§ **Required work**: Would you show every line from the records that holds "with"?

§ **Data excerpts**:
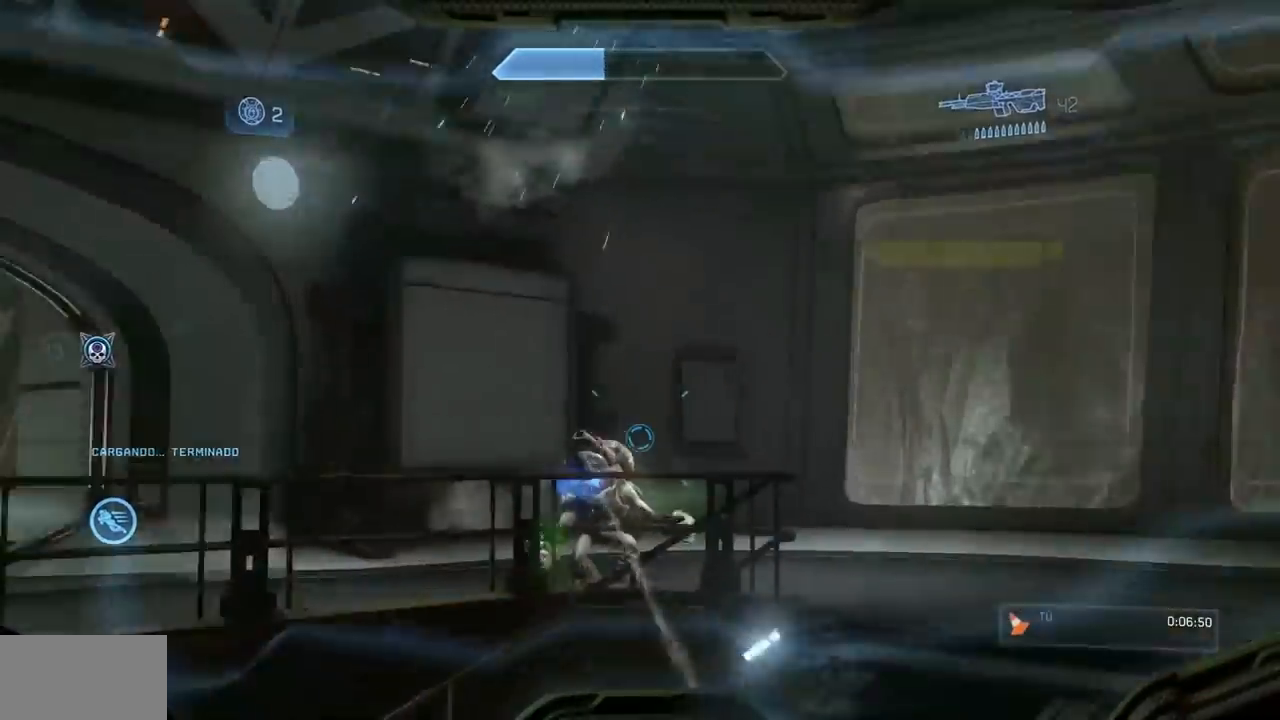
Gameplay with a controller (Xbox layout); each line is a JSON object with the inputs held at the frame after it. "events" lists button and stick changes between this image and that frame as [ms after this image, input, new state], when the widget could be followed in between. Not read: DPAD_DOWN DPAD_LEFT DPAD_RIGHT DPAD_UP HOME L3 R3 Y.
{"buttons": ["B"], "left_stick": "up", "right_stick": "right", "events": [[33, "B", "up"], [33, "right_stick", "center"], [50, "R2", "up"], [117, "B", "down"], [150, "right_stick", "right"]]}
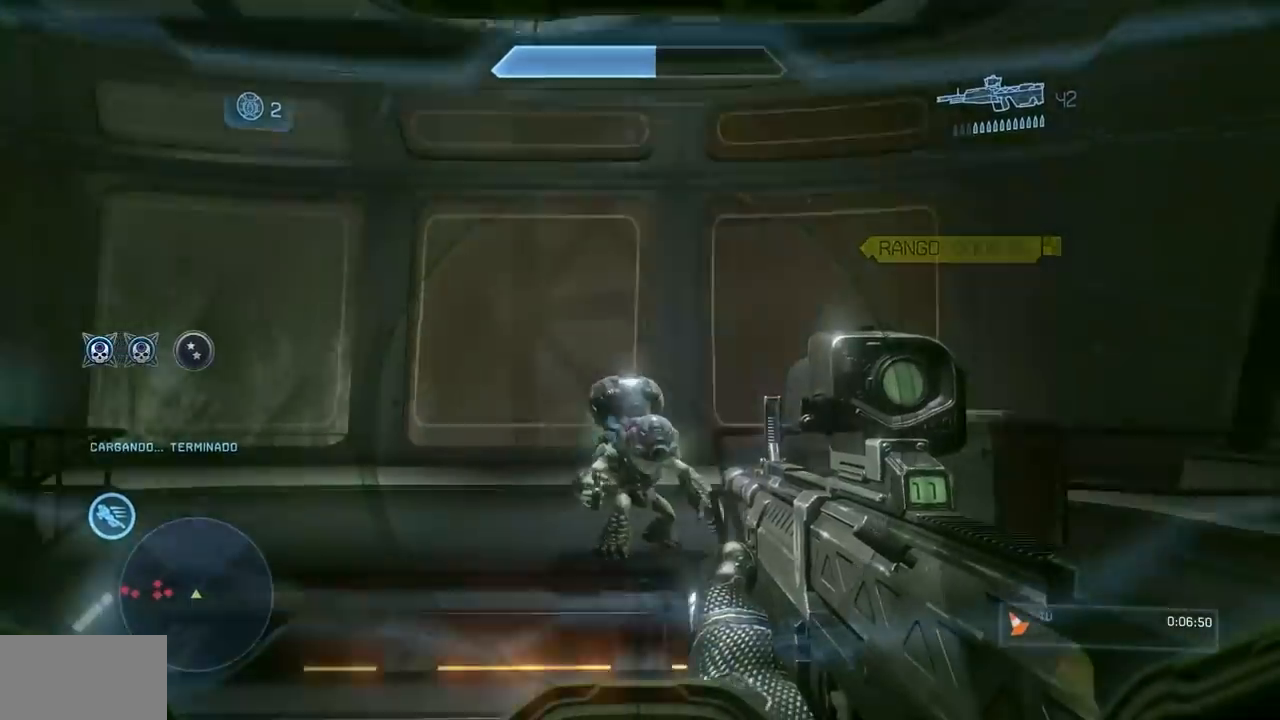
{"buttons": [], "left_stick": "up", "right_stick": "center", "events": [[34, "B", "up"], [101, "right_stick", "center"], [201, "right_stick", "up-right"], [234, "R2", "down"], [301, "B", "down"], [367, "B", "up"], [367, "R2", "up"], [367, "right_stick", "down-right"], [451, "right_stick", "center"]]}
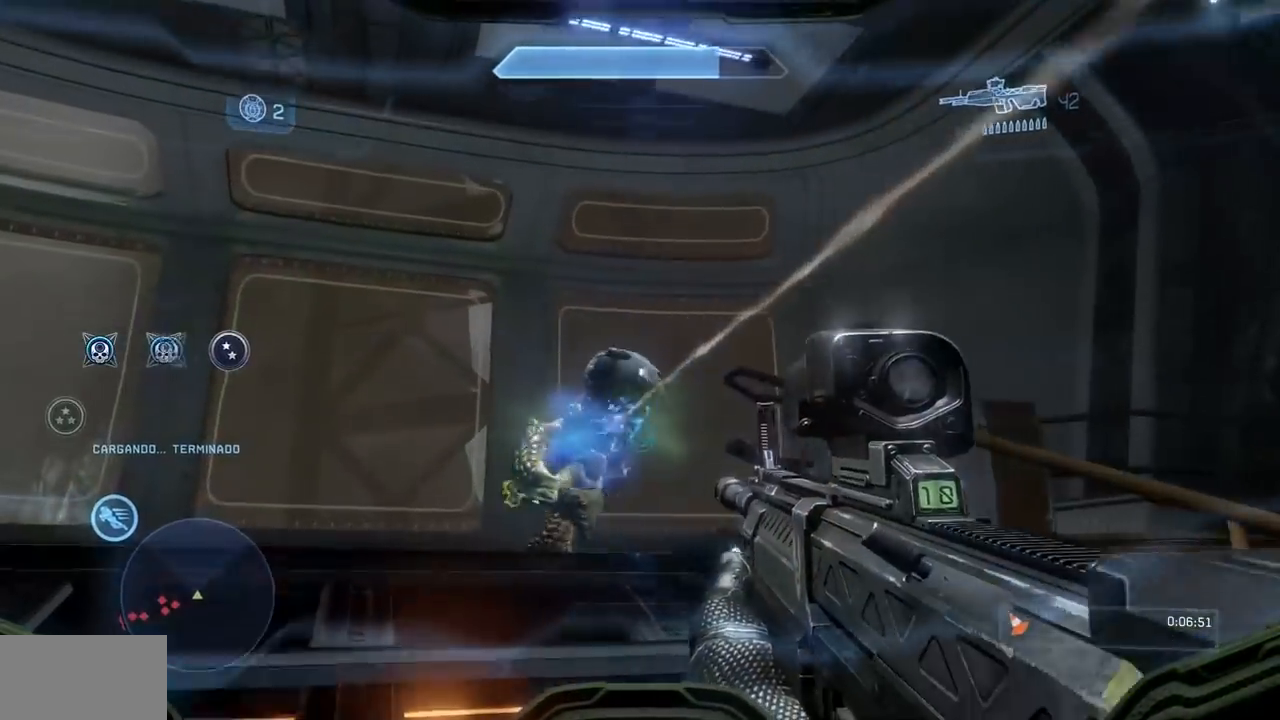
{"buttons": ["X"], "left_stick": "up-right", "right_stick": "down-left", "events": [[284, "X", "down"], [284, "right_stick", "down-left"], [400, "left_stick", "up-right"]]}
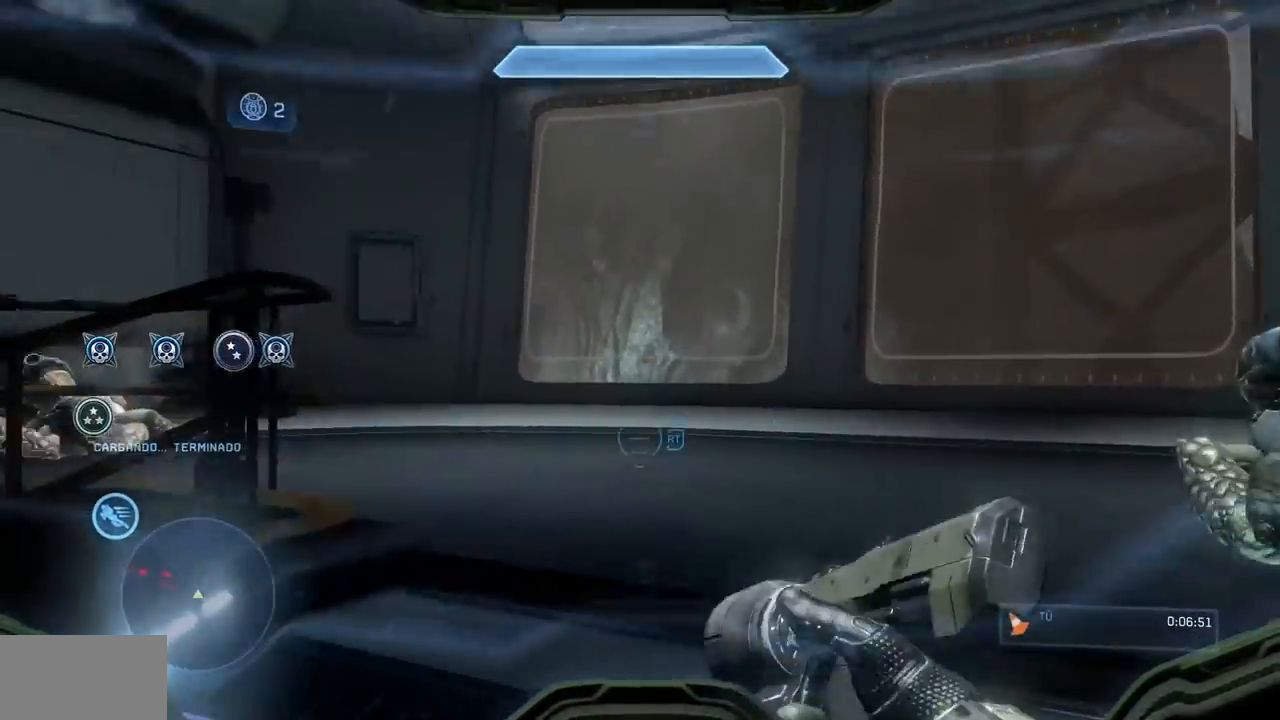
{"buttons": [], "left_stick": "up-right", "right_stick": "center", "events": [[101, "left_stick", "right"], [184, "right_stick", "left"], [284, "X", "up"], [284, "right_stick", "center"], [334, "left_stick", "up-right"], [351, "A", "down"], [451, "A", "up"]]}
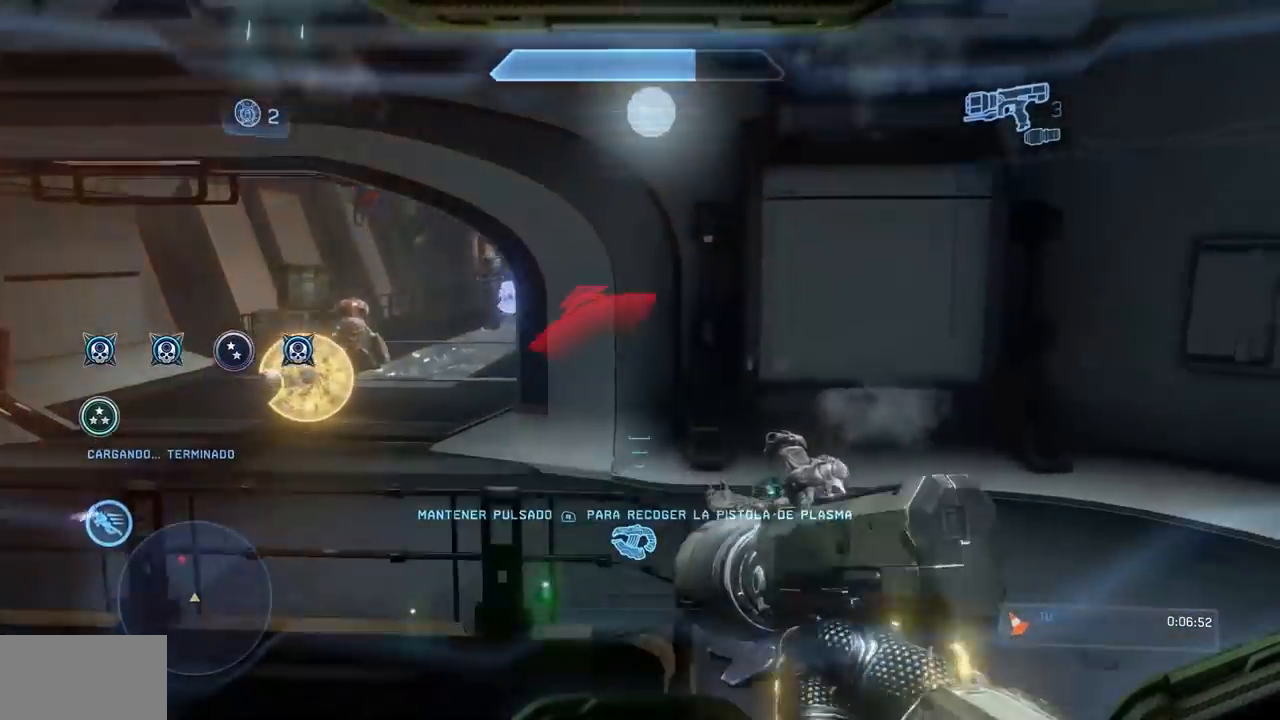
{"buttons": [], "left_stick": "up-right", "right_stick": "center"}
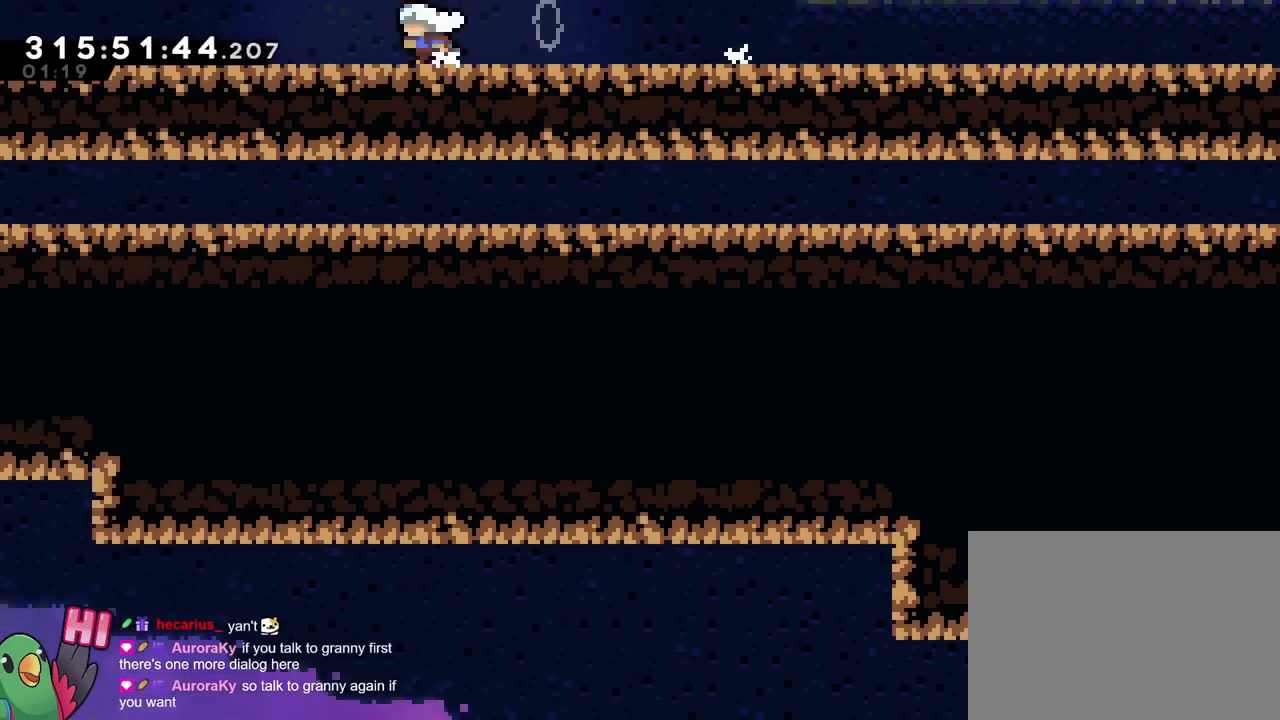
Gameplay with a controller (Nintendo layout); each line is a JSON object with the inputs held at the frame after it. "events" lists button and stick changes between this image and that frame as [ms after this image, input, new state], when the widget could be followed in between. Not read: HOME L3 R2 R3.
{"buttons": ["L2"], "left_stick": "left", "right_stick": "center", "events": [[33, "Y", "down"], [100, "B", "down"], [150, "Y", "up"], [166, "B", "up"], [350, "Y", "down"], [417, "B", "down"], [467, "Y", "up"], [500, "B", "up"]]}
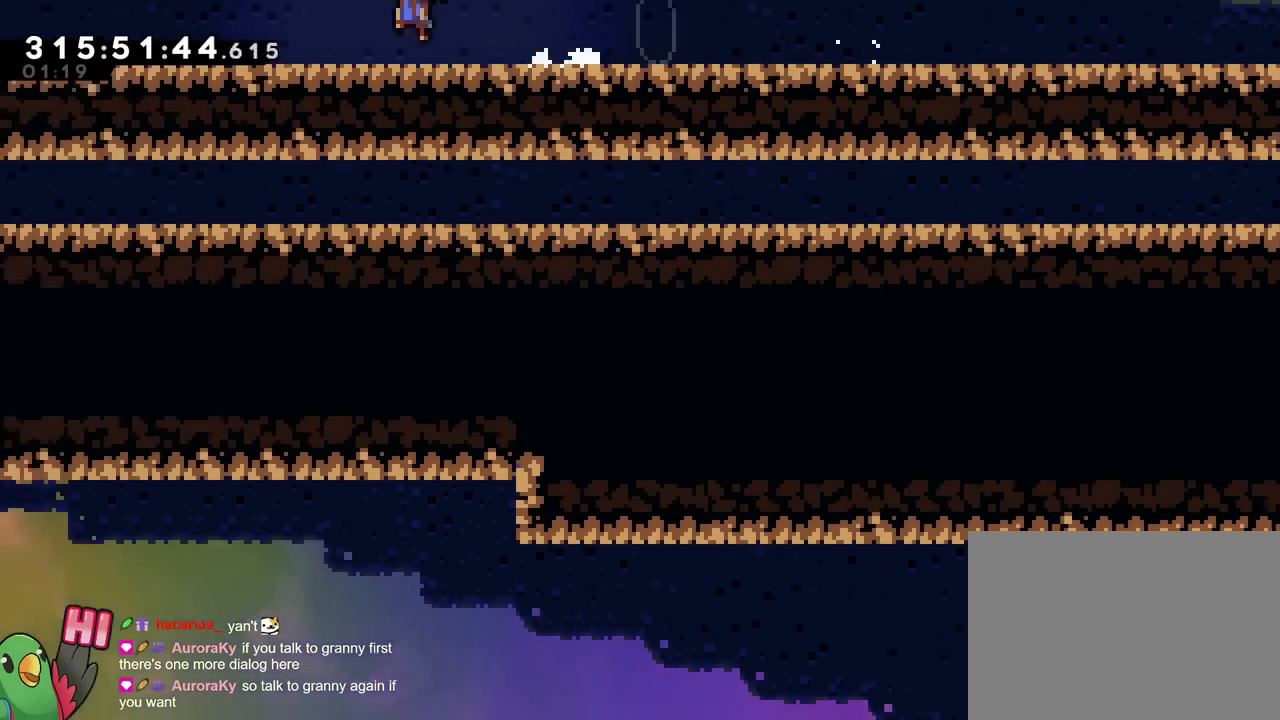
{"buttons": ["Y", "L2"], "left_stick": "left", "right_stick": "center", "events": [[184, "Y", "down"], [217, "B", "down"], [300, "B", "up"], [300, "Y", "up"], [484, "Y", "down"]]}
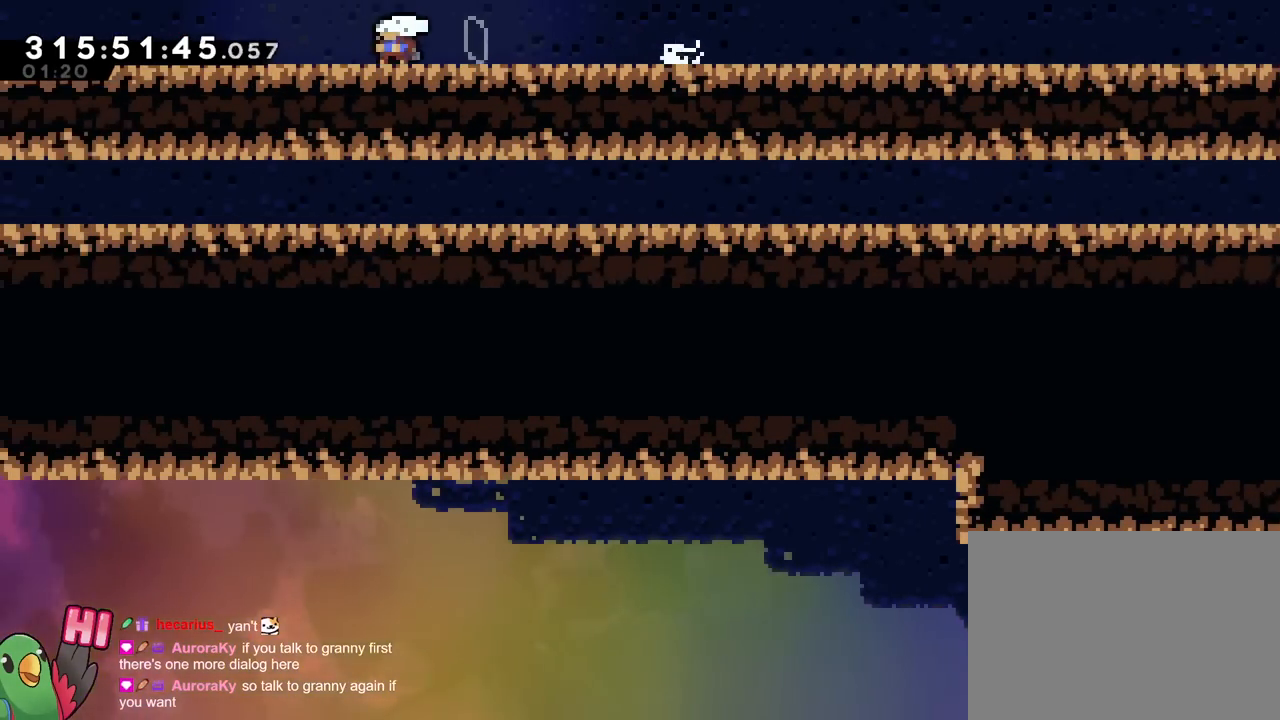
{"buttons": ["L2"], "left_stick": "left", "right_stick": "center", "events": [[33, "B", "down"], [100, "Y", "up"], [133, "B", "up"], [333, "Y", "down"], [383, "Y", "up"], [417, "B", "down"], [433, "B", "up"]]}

§ **Problem solution**:
Gameplay with a controller (Xbox layout); each line is a JSON object with the inputs held at the frame after it. "events" lists button and stick changes between this image and that frame as [ms after this image, input, new state], when the widget could be followed in between. Not read: DPAD_DOWN DPAD_LEFT DPAD_RIGHT DPAD_UP HOME L3 R3 Y.
Gameplay with a controller (Nintendo layout); each line is a JSON object with the inputs held at the frame after it. "events" lists button and stick changes between this image and that frame as [ms after this image, input, new state], when the widget could be followed in between. Not read: HOME L3 R2 R3.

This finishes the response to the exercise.